2019 marks a milestone at the Museum of Anthropology at UBC as we celebrate 70 years of making our collections available to the public. In 1947, Dr. Harry B. Hawthorn was appointed the first professor of anthropology at the University of British Columbia. Soon thereafter, anthropologist Audrey Hawthorn, Harry’s wife, was asked to take an honourary position to curate a collection of objects stored in a small room on the main floor of UBC’s library, now the Irving K. Barber Learning Centre. This collection was the Burnett Collection and the beginning of the Museum of Anthropology. It consisted of 850 objects collected by Frank Burnett, a Scottish sailor, pilot commissioner and business agent who made numerous trips to the South Pacific and other parts of the world. The collection was donated to UBC in 1927 and considered up until that point as“ethnographic specimens.” When MOA was established in 1947, Harry Hawthorn was appointed as the first Director.
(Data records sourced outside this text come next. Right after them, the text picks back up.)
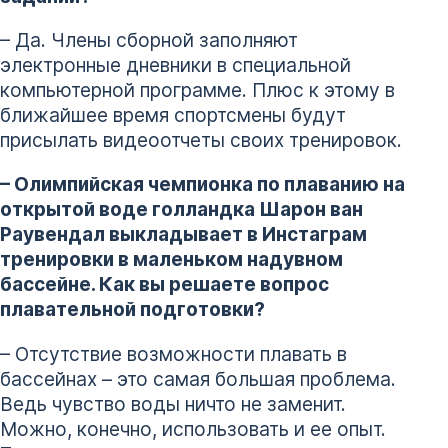
– Да. Члены сборной заполняют
электронные дневники в специальной
компьютерной программе. Плюс к этому в
ближайшее время спортсмены будут
присылать видеоотчеты своих тренировок.
– Олимпийская чемпионка по плаванию на
открытой воде голландка Шарон ван
Раувендал выкладывает в Инстаграм
тренировки в маленьком надувном
бассейне. Как вы решаете вопрос
плавательной подготовки?
– Отсутствие возможности плавать в
бассейнах – это самая большая проблема.
Ведь чувство воды ничто не заменит.
Можно, конечно, использовать и ее опыт.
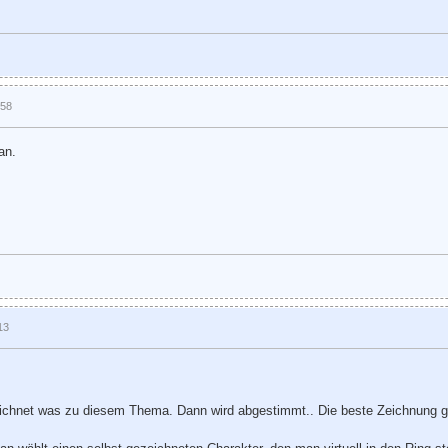
:58
an.
13
ichnet was zu diesem Thema. Dann wird abgestimmt.. Die beste Zeichnung g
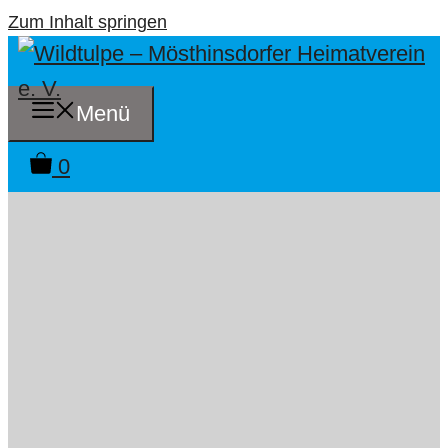
Zum Inhalt springen
Menü
0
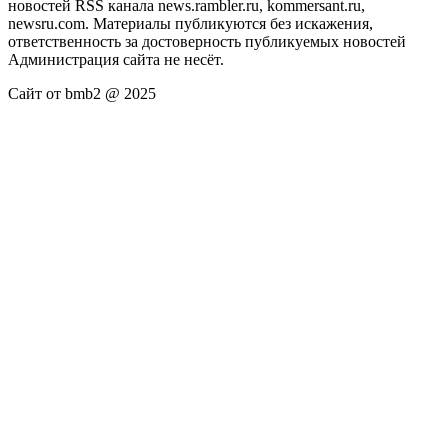
новостей RSS канала news.rambler.ru, kommersant.ru,
newsru.com. Материалы публикуются без искажения,
ответственность за достоверность публикуемых новостей
Администрация сайта не несёт.
Сайт от bmb2 @ 2025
With an annual operating budget of $250, Audrey set out to transform the collection into a teaching museum to advance the field of anthropology at UBC. It quickly became clear that the space the collection was housed in was inadequate. A larger space one floor down was secured and, under Audrey’s direction, the Museum’s collections were moved from the room on the first floor to the basement. A document in the MOA Archives reveals that it only cost $6,762.50 to retrofit the basement space, a very small fraction of what such an undertaking would cost today. The move resulted in better access and storage for the founding collections, along with space for new exhibitions and a classroom. On March 5, 1949, the Museum of Anthropology officially opened to the public.
Under Audrey’s guidance, the Museum’s collection continued to expand, and by the late 1960s, it had outgrown its space in the library basement. An opportunity to showcase MOA’s Northwest Coast collection in Montreal from 1969 to 1970, in a space built for Expo ’67 a few years earlier, led to a large 2,000-object, well-received exhibition that gave the Hawthorns the attention and leverage they needed to secure funding for a new museum building at the UBC campus. After extensive planning, construction was started in 1973 and the new museum opened in 1976 in the world-renowned Arthur Erickson-designed building where it continues to operate to this day.
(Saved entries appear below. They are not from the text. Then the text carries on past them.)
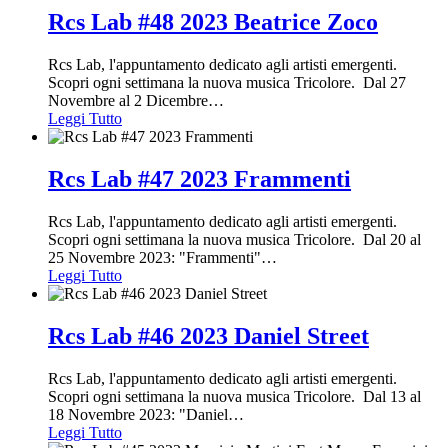
Rcs Lab #48 2023 Beatrice Zoco
Rcs Lab, l'appuntamento dedicato agli artisti emergenti.
Scopri ogni settimana la nuova musica Tricolore. Dal 27
Novembre al 2 Dicembre
…
Leggi Tutto
Rcs Lab #47 2023 Frammenti
Rcs Lab, l'appuntamento dedicato agli artisti emergenti.
Scopri ogni settimana la nuova musica Tricolore. Dal 20 al
25 Novembre 2023: "Frammenti"
…
Leggi Tutto
Rcs Lab #46 2023 Daniel Street
Rcs Lab, l'appuntamento dedicato agli artisti emergenti.
Scopri ogni settimana la nuova musica Tricolore. Dal 13 al
18 Novembre 2023: "Daniel
…
Leggi Tutto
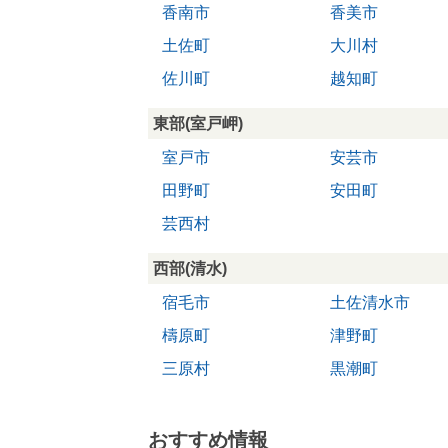
香南市
香美市
土佐町
大川村
佐川町
越知町
東部(室戸岬)
室戸市
安芸市
田野町
安田町
芸西村
西部(清水)
宿毛市
土佐清水市
檮原町
津野町
三原村
黒潮町
おすすめ情報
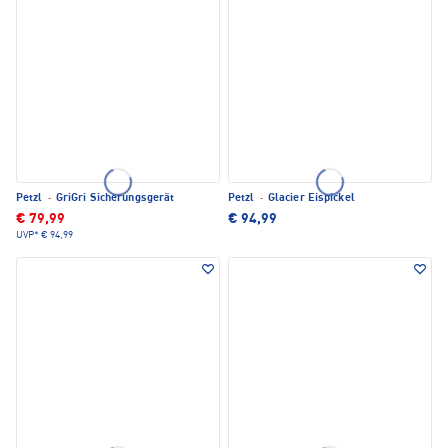
Petzl
·
GriGri Sicherungsgerät
Petzl
·
Glacier Eispickel
€ 79,99
€ 94,99
UVP*
€ 94,99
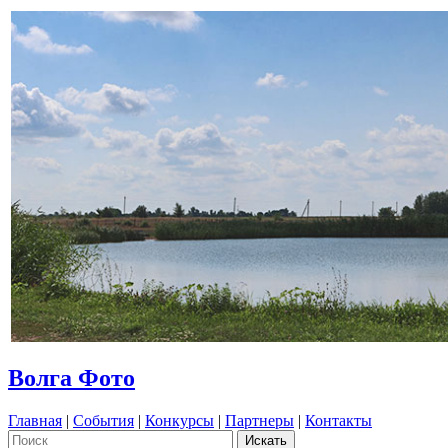
Волга Фото
Главная
|
События
|
Конкурсы
|
Партнеры
|
Контакты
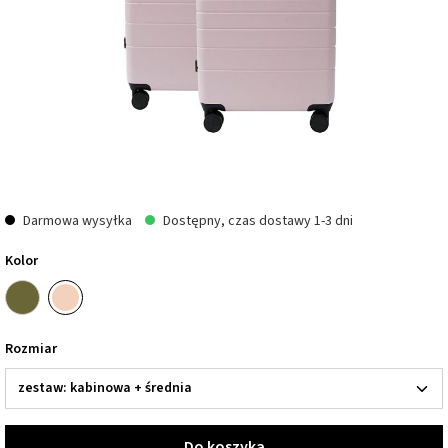
Darmowa wysyłka
Dostępny, czas dostawy 1-3 dni
Kolor
Rozmiar
Do koszyka
Do koszyka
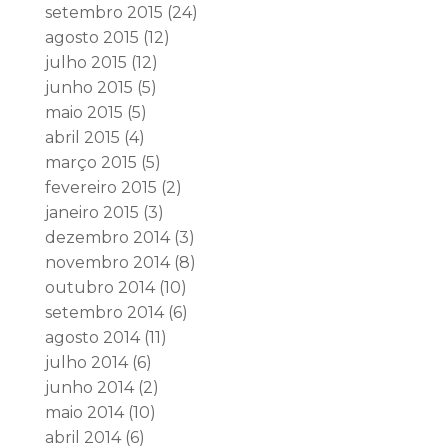
setembro 2015
(24)
agosto 2015
(12)
julho 2015
(12)
junho 2015
(5)
maio 2015
(5)
abril 2015
(4)
março 2015
(5)
fevereiro 2015
(2)
janeiro 2015
(3)
dezembro 2014
(3)
novembro 2014
(8)
outubro 2014
(10)
setembro 2014
(6)
agosto 2014
(11)
julho 2014
(6)
junho 2014
(2)
maio 2014
(10)
abril 2014
(6)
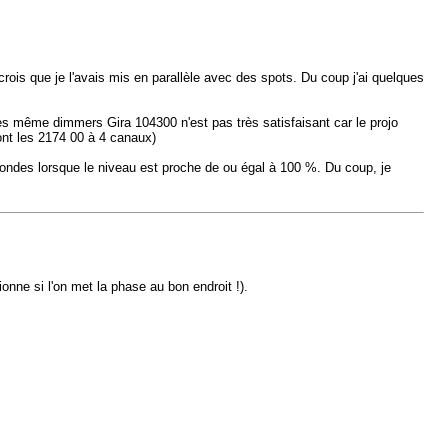
ois que je l'avais mis en parallèle avec des spots. Du coup j'ai quelques
es même dimmers Gira 104300 n'est pas très satisfaisant car le projo
ont les 2174 00 à 4 canaux)
secondes lorsque le niveau est proche de ou égal à 100 %. Du coup, je
nne si l'on met la phase au bon endroit !).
Not only did the new dedicated building provide more space to display the collections, it also allowed MOA to continue and expand on the educational work and commitment to experimentation that had been at the core of its creation. MOA was, and continues to be, an active teaching museum that involves students in its operations and activities. Being an institution that could “serve both scholarly purposes and the needs of contemporary people” while working to develop meaningful collaborative practices with local Indigenous peoples was a guiding principle in MOA’s growth. MOA is located on the unceded traditional territories of the Musqueam people. Through close working relationships, Indigenous artists and other community members have shaped MOA’s history: from Mungo Martin to Bill Reid to Lyle Wilson to Susan Point, this tradition continues into the present day. Cultivating strong, long-term relationships with generous donors that have gifted MOA with art and funds to improve our galleries and public spaces has also made MOA what it is today. As we look forward to renovated spaces and innovative new initiatives, it is important to look back and consider the long, winding path of the past 70-plus years—and to envision new possibilities for the future.